== PROVIDED MATERIAL ==

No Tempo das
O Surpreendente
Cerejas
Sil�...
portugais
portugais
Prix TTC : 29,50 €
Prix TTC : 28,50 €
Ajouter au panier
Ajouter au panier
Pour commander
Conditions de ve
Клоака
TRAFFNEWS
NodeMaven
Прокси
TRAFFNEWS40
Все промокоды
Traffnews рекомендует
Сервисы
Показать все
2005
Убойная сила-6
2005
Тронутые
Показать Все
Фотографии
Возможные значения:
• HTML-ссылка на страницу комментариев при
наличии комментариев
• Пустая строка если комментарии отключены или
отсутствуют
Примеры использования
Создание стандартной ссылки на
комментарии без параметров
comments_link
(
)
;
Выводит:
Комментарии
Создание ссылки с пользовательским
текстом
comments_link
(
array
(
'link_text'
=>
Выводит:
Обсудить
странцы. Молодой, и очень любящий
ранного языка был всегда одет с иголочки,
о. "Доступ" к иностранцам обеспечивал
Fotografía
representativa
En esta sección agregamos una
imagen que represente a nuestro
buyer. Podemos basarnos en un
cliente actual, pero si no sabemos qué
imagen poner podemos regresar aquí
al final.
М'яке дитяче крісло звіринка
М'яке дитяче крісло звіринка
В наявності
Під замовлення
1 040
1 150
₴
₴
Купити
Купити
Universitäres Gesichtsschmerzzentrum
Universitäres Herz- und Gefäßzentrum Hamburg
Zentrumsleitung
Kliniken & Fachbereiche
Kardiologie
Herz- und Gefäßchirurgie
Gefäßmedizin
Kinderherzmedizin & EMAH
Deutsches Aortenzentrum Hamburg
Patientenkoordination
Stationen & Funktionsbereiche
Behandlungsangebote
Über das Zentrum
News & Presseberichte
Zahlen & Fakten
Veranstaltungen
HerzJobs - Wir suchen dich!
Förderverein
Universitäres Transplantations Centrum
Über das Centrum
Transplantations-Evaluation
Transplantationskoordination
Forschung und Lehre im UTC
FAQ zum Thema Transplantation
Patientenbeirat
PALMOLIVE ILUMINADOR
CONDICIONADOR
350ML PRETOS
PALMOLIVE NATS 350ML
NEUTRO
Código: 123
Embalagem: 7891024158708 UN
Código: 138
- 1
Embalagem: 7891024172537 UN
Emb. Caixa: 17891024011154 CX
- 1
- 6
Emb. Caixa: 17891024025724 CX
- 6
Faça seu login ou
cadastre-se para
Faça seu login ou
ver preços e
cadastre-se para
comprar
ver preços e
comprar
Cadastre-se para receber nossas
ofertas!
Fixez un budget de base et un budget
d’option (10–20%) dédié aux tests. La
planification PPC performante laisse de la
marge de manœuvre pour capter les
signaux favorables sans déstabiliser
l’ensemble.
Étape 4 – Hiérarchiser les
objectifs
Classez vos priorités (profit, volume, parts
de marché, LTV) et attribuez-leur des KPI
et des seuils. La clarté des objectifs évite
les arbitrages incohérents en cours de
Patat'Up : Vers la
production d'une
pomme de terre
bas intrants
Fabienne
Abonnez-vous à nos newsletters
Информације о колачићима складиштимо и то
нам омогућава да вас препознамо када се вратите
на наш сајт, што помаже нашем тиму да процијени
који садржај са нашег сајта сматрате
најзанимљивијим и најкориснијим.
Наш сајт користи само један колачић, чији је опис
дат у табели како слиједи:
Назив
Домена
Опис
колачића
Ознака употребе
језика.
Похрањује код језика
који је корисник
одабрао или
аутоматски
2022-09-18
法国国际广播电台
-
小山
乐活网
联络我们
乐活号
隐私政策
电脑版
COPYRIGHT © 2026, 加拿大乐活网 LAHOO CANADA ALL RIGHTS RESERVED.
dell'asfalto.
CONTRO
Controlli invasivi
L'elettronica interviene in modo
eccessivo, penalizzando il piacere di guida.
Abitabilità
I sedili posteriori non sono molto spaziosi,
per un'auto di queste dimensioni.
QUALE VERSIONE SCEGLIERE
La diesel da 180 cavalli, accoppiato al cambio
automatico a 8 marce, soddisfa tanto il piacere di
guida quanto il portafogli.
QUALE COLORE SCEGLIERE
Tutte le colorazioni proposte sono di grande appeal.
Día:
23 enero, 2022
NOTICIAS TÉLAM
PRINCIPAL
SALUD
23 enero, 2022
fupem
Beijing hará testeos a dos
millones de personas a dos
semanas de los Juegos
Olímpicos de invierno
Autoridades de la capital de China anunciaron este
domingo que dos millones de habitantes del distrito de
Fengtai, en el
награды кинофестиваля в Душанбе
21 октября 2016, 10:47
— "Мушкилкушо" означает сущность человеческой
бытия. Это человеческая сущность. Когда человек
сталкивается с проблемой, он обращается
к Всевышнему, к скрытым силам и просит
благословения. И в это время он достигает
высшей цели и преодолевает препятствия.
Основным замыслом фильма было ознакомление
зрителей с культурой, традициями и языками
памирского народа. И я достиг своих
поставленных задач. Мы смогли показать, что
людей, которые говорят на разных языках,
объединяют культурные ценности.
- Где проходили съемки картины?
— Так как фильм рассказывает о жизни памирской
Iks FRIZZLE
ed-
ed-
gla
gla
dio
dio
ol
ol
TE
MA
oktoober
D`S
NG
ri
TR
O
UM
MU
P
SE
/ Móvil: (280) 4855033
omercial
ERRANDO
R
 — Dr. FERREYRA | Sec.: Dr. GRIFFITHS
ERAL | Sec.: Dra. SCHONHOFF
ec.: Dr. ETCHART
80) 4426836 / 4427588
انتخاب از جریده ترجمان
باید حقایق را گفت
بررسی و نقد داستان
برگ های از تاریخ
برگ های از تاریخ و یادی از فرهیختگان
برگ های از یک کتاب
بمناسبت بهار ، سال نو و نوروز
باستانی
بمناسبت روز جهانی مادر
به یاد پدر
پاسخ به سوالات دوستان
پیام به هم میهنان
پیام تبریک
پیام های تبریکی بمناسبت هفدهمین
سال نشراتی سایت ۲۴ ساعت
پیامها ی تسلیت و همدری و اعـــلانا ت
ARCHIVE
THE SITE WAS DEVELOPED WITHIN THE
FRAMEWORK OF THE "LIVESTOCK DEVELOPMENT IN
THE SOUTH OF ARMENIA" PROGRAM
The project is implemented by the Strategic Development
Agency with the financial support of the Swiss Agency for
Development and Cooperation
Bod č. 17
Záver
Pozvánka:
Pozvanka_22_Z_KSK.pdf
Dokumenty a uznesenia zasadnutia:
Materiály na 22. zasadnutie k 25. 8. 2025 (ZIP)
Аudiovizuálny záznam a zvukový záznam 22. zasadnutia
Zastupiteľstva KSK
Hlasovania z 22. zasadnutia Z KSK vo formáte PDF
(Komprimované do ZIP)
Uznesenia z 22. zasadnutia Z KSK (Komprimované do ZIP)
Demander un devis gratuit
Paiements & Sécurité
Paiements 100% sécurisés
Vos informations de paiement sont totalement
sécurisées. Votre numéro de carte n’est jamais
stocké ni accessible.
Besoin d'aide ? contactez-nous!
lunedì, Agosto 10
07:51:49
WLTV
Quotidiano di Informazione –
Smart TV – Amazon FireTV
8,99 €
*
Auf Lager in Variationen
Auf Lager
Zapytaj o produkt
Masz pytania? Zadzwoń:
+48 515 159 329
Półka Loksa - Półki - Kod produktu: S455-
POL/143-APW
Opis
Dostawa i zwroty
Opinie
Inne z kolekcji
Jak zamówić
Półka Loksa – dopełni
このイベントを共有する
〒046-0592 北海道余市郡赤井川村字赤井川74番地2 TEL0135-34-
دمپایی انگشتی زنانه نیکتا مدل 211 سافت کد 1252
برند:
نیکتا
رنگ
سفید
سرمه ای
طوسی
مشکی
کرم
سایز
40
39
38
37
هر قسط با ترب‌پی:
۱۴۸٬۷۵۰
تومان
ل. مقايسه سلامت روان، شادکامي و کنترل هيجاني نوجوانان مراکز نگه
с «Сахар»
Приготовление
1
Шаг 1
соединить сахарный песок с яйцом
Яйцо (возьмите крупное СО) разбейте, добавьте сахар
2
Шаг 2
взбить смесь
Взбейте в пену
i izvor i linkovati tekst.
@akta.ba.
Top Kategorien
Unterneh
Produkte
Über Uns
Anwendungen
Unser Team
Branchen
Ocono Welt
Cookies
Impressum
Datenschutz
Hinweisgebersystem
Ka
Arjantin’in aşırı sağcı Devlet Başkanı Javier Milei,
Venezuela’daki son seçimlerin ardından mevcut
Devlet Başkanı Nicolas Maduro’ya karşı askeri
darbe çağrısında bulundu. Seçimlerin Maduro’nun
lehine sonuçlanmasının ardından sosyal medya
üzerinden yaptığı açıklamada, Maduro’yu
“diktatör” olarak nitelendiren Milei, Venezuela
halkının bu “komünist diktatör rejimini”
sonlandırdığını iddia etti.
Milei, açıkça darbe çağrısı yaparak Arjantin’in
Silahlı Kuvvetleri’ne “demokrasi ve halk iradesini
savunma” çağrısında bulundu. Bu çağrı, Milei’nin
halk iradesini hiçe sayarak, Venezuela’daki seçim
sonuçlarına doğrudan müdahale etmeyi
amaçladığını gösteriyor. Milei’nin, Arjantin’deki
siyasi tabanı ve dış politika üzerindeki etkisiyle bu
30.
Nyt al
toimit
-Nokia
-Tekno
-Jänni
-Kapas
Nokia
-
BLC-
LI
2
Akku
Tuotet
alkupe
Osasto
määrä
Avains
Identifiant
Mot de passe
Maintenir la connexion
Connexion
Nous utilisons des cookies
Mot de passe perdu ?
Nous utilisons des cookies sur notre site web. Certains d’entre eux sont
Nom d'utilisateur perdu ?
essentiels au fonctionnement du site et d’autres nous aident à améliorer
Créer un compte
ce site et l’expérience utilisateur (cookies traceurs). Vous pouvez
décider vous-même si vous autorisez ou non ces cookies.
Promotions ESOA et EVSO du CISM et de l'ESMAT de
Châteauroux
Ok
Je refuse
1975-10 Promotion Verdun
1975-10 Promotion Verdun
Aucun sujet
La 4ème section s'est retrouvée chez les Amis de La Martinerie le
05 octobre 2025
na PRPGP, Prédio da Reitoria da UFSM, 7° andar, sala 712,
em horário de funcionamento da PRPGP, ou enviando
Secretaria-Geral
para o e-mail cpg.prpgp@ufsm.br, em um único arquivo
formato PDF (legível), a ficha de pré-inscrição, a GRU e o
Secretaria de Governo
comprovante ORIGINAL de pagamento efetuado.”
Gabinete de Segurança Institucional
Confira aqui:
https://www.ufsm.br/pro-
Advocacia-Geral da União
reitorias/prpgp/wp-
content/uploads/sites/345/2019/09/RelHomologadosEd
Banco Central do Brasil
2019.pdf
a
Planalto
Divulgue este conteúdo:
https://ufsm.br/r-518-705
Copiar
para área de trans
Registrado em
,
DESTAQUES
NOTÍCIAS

===

PROMPT
Count the lines in the material above that contain the string "Venezuela". Give only the number.

RESULT OF THE TASK
3